San Francisco’s Parallel 37 has done a 360.
Two years ago, the once prim, proper and heavily brocaded Dining Room at the Ritz-Carlton San Francisco was jettisoned. So were the tasting menus.
In its place came a sleeker, more modern space, renamed Parallel 37 (after the geographic latitude running near the Bay Area). The tasting menus were eliminated in favor of la carte dining.
But something funny happened along the way. Chef Ron Siegel departed for Michael Mina Restaurant in San Francisco. His successor was Michael Rotondo, who brought back the tasting menus, slowly but surely, and something even more important. Rotondo, former executive chef of Charlie Trotter’s in Chicago, convinced his former Windy City colleagues to jump into the fog with him. Besides Rotondo, Parallel 37 now boasts Trotter alums: Sous Chef Mitchell Nordby, Pastry Chef Andrea Correa, and the most recent hire, Restaurant Manager and Sommelier Ryan Stetins. Parallel 37 now boasts more Trotter veterans than any other restaurant in the country.

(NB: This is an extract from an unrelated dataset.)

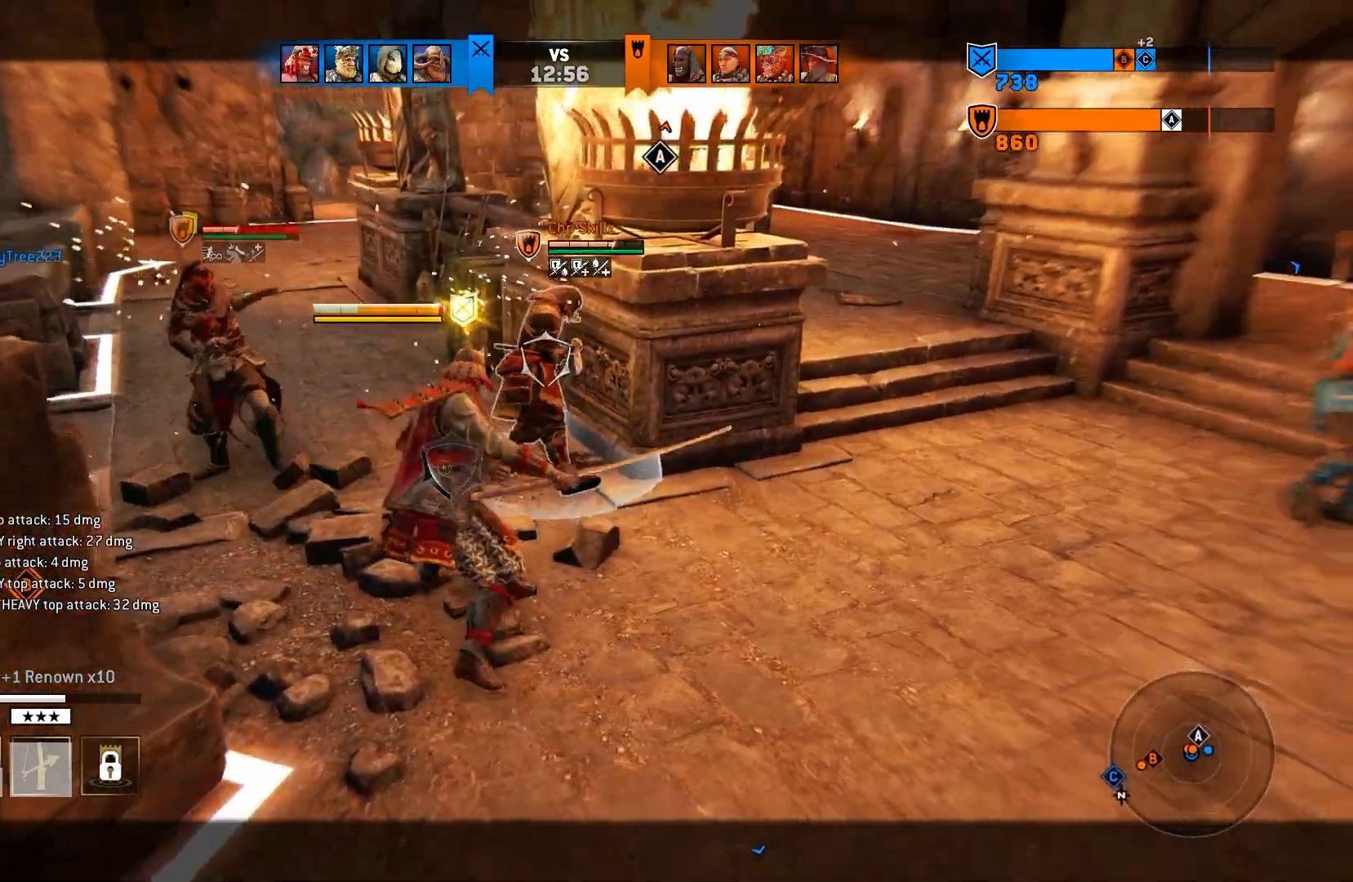
{"buttons": ["L2"], "left_stick": "up-left", "right_stick": "center", "events": [[50, "R2", "up"], [117, "right_stick", "down-left"], [500, "right_stick", "center"]]}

Rotondo added a tasting menu option early on, but left the a la carte menu, too. But starting in June, the restaurant went to a tasting menu-only format: three courses for $65, five courses for $95, and eight courses for $135. Wine pairings are an additional $40, $55 and $85, respectively.
The contemporary dining room.
In an homage to Trotter’s famed “kitchen table” dining experience, Rotondo also has added something similar. Guests start the evening inside the kitchen with cocktails and canapes to watch the cooks in action. Then, they are seated at a table next to the kitchen for an eight-course tasting menu with wine pairings. The “Kitchen Table” experience is $250 per person. A minimum of four people is required.
A couple weeks ago, I was invited in to dine as a guest in the main dining room. Parallel 37 is one of the 54 restaurants featured in my debut cookbook, “San Francisco Chef’s Table” (Lyons Press) and it was a kick to see a stack of the books for sale behind the hostess stand.
Thrilled to have the recipe for “Pig ‘N’ Boots” in my cookbook, “San Francisco Chef’s Table.”
Of course, I had to start the evening off with a “Pig ‘N’ Boots” ($14), a cocktail created by mixologist Camber Lay and featured in my cookbook. Normally — and particularly when I have a wine pairing yet to come — I take a few sips of a cocktail, but leave the rest. Not this one. It’s amazing that a scotch-based cocktail can be this light and refreshing. Lillet Rose, lavender, yuzu and a fresh grating of cinnamon over the top give it balance, so that it’s not overly boozy tasting but rather floral and tangy instead.